Michigan Imputaiton Server requires each chromosome in a seperated file. Chromosome X must be split into three parts: chrX.PAR1, chrX.PAR2 and chrX.nonPAR. Use bcftools to split by region:

bcftools view <vcf-input> -r <region> -o <vcf-out> -O z

Chromosome X regions GRCh37/hg19

Use the following regions for the -r option:

X:60001-2699520 (chrX.PAR1)
X:2699521-154931043 (chrX.nonPAR)
X:154931044-155260560 (chrX.PAR2)

Chromosome X regions GRCh38/hg38

chrX:10001-2781479 (chrX.PAR1)
chrX:2781480-155701382 (chrX.nonPAR)
chrX:155701383-156030895 (chrX.PAR2)

Create bcf files

BCF files are required for phasing with eagle.
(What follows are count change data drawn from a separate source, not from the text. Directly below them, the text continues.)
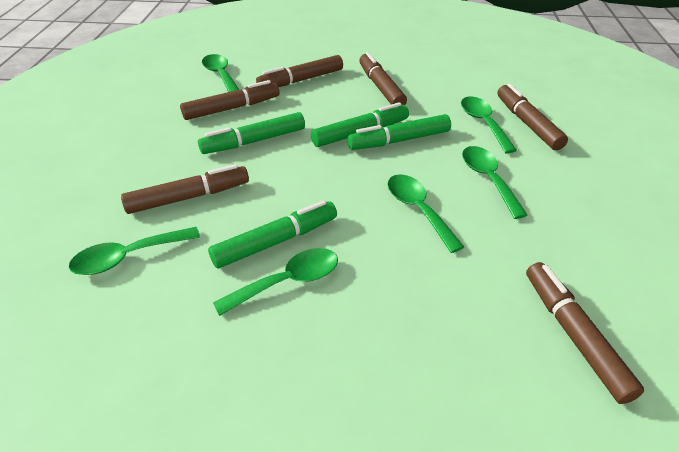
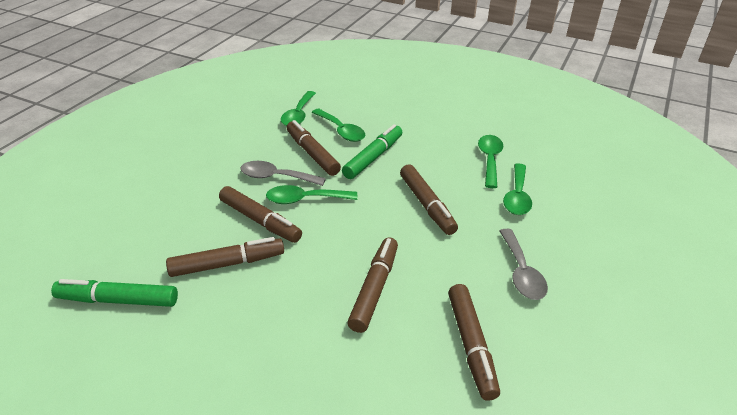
green marker: [198,112,305,154] [208,200,337,268] [311,102,409,147] [347,114,451,150] = 4 -> [51,279,178,307] [342,124,402,179] = 2
green spoon: [69,227,200,275] [202,54,239,92] [213,248,338,316] [388,174,464,253] [461,97,517,153] [462,146,528,219] = 6 -> [266,185,357,204] [281,91,316,126] [311,109,365,142] [478,135,503,188] [503,163,532,215] = 5
grey spoon: none = 0 -> [240,161,326,186] [500,229,548,300] = 2

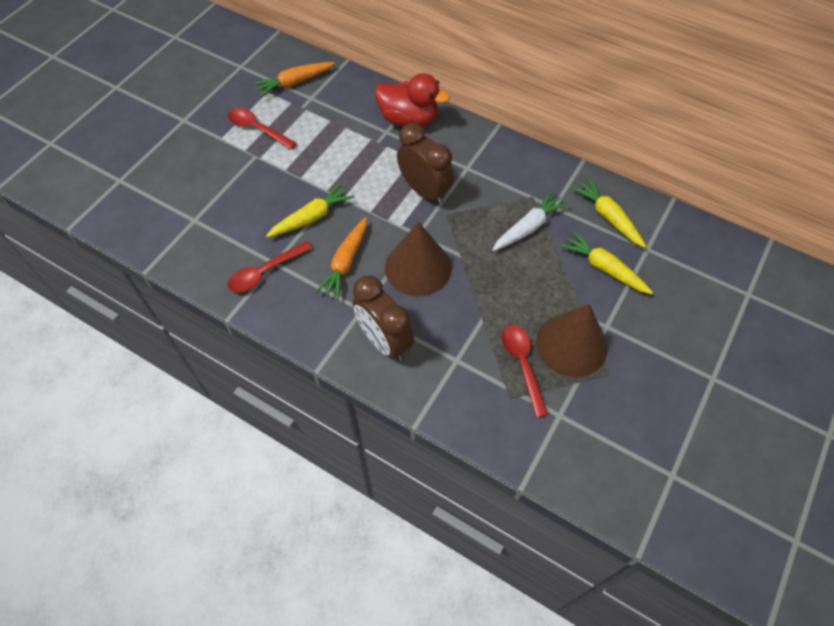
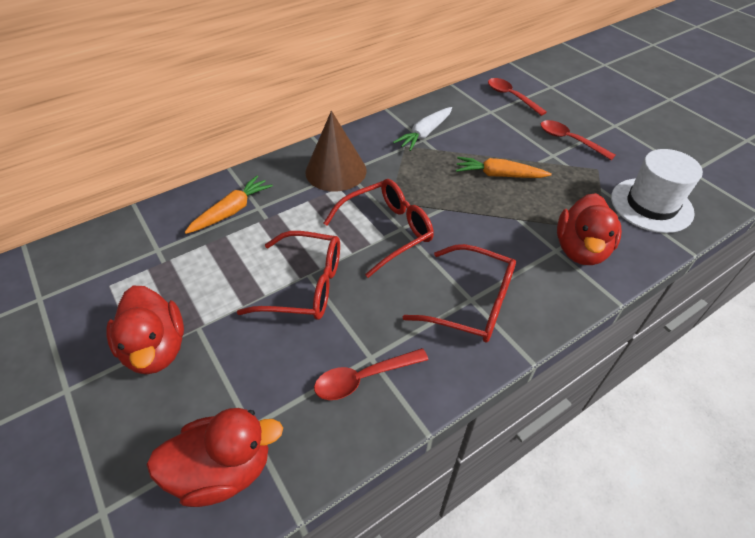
brown clock: [353,275,414,361] [397,123,454,205] = 2 -> none = 0
brown cone: [385,222,452,296] [536,304,608,377] = 2 -> [305,111,367,192] = 1
red duck: [375,73,450,127] = 1 -> [106,286,184,374] [147,408,283,507] [557,193,622,265] = 3
red glasses: none = 0 -> [237,231,340,320] [324,179,434,278] [403,244,516,343] = 3
white hat: none = 0 -> [611,149,703,233] = 1
yellow carrot: [266,183,354,238] [560,231,653,294] [571,177,646,248] = 3 -> none = 0

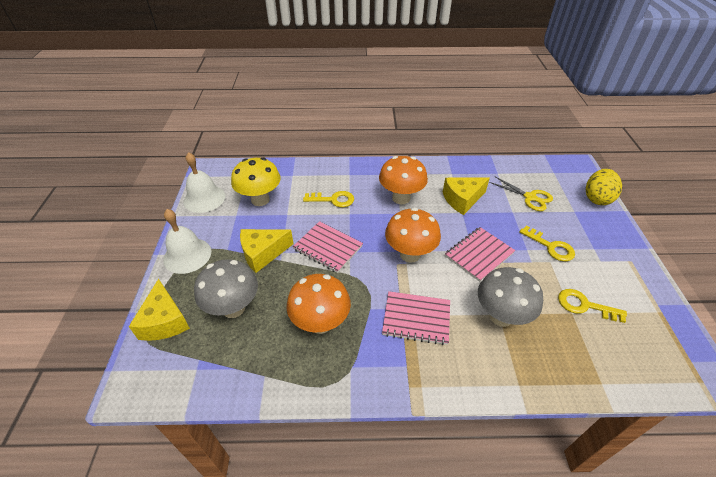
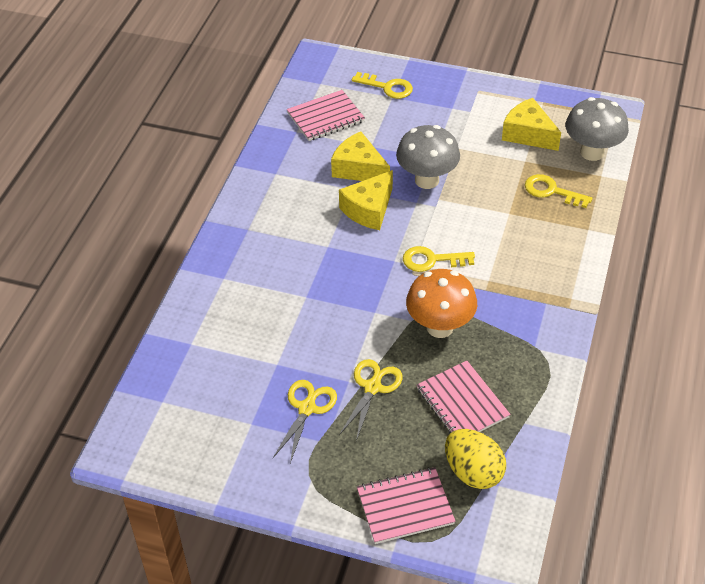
orange mushroom: [286,274,351,334] [379,156,428,204] [385,208,441,263] = 3 -> [406,269,477,338] = 1
white bell: [163,209,211,274] [183,152,225,213] = 2 -> none = 0
yellow mushroom: [231,158,281,206] = 1 -> none = 0
yellow scissors: [489,176,553,211] = 1 -> [273,380,337,463] [339,359,403,441] = 2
for chr in `seq 1 22` X.nonPAR X.PAR1 X.PAR2
    bcftools view chr${chr}.vcf.gz -O b -o chr${chr}.bcf
    bcftools index chr${chr}.bcf

Create m3vcf files

m3vcf files are used to store large reference panels in a compact way. Learn more about the file format here. For GRCh38/hg38, --mychromosome must be added, since chromosomes are coded as chr1 - chr22.

for chr in `seq 1 22` X.nonPAR X.PAR1 X.PAR2
    Minimac3 --refHaps chr${chr}.vcf.gz --processReference --prefix m3vcfs/chr${chr} --rsid

Create legend files

A legend file is a tab-delimited file consisting of 5 columns (id, position, a0, a1, all.aaf).

echo "id position a0 a1 all.aaf" > header
    for chr in `seq 1 22` X
    bcftools query -f '%CHROM %POS %REF %ALT %AC %AN\n' chr${chr}.bcf |  awk -F" " 'BEGIN { OFS = " " } {print $1":"$2 " " $2 " " $3 " "$4  " "  $5/$6}' | cat header - | bgzip > chr${chr}.legend.gz 

or in case AC / AN is not defined:

echo "id position a0 a1 all.aaf" > header
for chr in `seq 1 22`
    vcftools --gzvcf chr${chr}.vcf.gz --freq --out chr${chr}
    sed 's/:/\t/g' chr${chr}.frq | sed 1d | awk '{print $1":"$2" "$2" "$5" "$7" "$8}' > chr${chr}.legend
    cat header chr${chr}.legend | bgzip > chr${chr}.legend.gz
    rm chr${chr}.legend

Reference genetic maps

The genetic maps for eagle (hg19/hg38) can be found here.

Integrate your new reference panel

The created folder structure must be compressed to a zip archive and can now be integrated into Michigan Imputation Server. Please see here to start a Docker container and integrate the panel. A full working zip archive for Hapmap can be found here.